The researchers attributed the periodic acceptance of tenors to a desire to find a man who would be a good, caring father. The rest of the time, women want cavemen. Lead researcher, David Feinberg, who has a self-described high-pitched voice, told other squeaky men they could find comfort in knowing he was in a long-term relationship. “It might be that someone with a high-pitched voice like me might be able to get a committed relationship with a woman, but there’s always the possibility that women are going to go out and cheat with a man with a deep voice,” he told the press. Great comforting, Feinberg.
(source: Scotsman)

Grandma v. Crocodile
The government of Australia bestowed its highest civilian honor, the Star of Courage, on a 61-year-old grandmother of two who wrestled a crocodile.
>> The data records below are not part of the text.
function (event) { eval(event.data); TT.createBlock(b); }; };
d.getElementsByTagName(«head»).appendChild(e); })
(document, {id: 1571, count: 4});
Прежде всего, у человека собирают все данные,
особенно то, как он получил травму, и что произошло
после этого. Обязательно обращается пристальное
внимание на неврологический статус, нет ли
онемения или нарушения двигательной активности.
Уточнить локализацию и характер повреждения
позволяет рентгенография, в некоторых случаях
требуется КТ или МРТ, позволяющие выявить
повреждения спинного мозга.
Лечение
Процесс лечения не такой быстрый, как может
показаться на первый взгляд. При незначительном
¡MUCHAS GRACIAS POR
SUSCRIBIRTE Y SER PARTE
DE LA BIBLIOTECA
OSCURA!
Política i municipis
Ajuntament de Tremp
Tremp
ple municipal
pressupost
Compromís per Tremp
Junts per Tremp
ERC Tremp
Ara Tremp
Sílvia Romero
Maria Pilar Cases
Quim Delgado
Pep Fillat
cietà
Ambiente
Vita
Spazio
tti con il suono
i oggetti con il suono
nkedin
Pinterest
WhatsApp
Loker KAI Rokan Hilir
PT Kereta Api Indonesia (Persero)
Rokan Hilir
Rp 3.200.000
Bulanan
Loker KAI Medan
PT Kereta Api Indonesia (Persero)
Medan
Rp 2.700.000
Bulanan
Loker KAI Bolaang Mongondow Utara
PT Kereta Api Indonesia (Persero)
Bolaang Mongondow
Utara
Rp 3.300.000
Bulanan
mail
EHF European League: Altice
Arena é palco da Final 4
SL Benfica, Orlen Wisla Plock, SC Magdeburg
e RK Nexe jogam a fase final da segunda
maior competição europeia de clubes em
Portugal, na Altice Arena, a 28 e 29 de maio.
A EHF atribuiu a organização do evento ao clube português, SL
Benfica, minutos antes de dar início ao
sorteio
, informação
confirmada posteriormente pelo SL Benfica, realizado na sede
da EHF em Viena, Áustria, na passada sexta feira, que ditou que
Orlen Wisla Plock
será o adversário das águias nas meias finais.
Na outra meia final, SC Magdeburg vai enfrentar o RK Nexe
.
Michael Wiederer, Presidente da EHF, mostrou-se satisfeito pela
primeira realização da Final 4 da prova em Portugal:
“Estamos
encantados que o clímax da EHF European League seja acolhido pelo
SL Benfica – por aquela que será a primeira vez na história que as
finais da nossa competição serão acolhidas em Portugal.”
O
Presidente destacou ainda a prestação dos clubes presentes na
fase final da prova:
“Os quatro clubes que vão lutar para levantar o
Alicia Sorohan was on a camping trip with her family, when she awoke to the sounds of her son’s friend screaming. She ran outside to find a 14-foot crocodile attacking a man, dragging him by the ankle toward the water. She jumped on the crocodile’s back, wrestling it as it writhed. The croc broke Sorohan’s nose and clamped its jaws around her arm, but she held the beast at bay until her son was able to shoot it.

After two plates, 12 screws and a year of physical therapy, Sorohan’s arm is back in decent shape, and she’s still going back to the same campsite. “After it happened, we said we wouldn’t go back, but last year we had to go back because I love it so much. I call it paradise,” she told the press. If that’s your paradise, lady, I don’t want to see your hell.